The Humanities Project Events for December 2007

Anthea Butler
Anthea Butler's New Book Women in the Church of God in Christ
Thursday, December 6, 2007
Religious Cultures of the African Diaspora: New Trajectories of Inquiry Roundtable Discussion of the new book "Women in the Church of God in Christ: Making a Sanctified World"
by Anthea Butler, Department of Religion and Classics
5:00 p.m., Welles-Brown Room, Rush Rhees Library

About the Book: For decades, some have argued that church has been the one place where the "mules of the world," as folklorist Zora Neale Hurston referred to black women, could lay their burdens down and be free. But what if there is something much more than "feeling good" behind the historically high church attendance rates of African American women? What if they came to church to have their womanhood strengthened, politically and economically?

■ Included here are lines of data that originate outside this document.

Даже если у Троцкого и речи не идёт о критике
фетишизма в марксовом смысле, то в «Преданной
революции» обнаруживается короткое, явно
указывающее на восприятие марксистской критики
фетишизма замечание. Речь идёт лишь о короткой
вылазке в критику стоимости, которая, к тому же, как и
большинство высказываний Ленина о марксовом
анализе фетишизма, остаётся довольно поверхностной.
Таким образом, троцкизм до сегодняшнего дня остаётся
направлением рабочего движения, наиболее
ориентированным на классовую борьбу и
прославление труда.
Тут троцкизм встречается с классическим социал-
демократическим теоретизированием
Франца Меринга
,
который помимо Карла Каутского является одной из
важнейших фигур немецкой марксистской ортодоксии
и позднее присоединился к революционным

Such is the unique path of inquiry that Anthea Butler, an assistant professor of Religion at the University of Rochester's religion and classics department, takes in her new book Women in the Church of Christ: Making a Sanctified World (University of Temple Press). Established in 1896, the Church of God in Christ is the largest African American Pentecostal denomination in the United States today. Butler's book focuses on the religious and social lives of the church mothers and members of the Women's Department of COGIC from 1911 through to the 1960s.

Roundtable Participants:

  • Anthea Butler, Department of Religion and Classics, University of Rochester
  • David D. Daniels III, McCormick Theological Seminary
  • Barbara A. Holmes, Memphis Theological Seminary
Death of a President
Media cover for Death of a President.
Thursday, December 6, 2007
Death of a President (2006)
7:00 p.m., Morey Hall Rm.321, River Campus

Directed by British filmmaker Gabriel Range, "Death of a President" was one of the most controversial films of last year. It is a fictional documentary about the assassination of current President George Bush. With its use of archive footage and computer effects, the film explores the reduction of civil liberties, sensationalism and racial profiling in the aftermath of the President's death.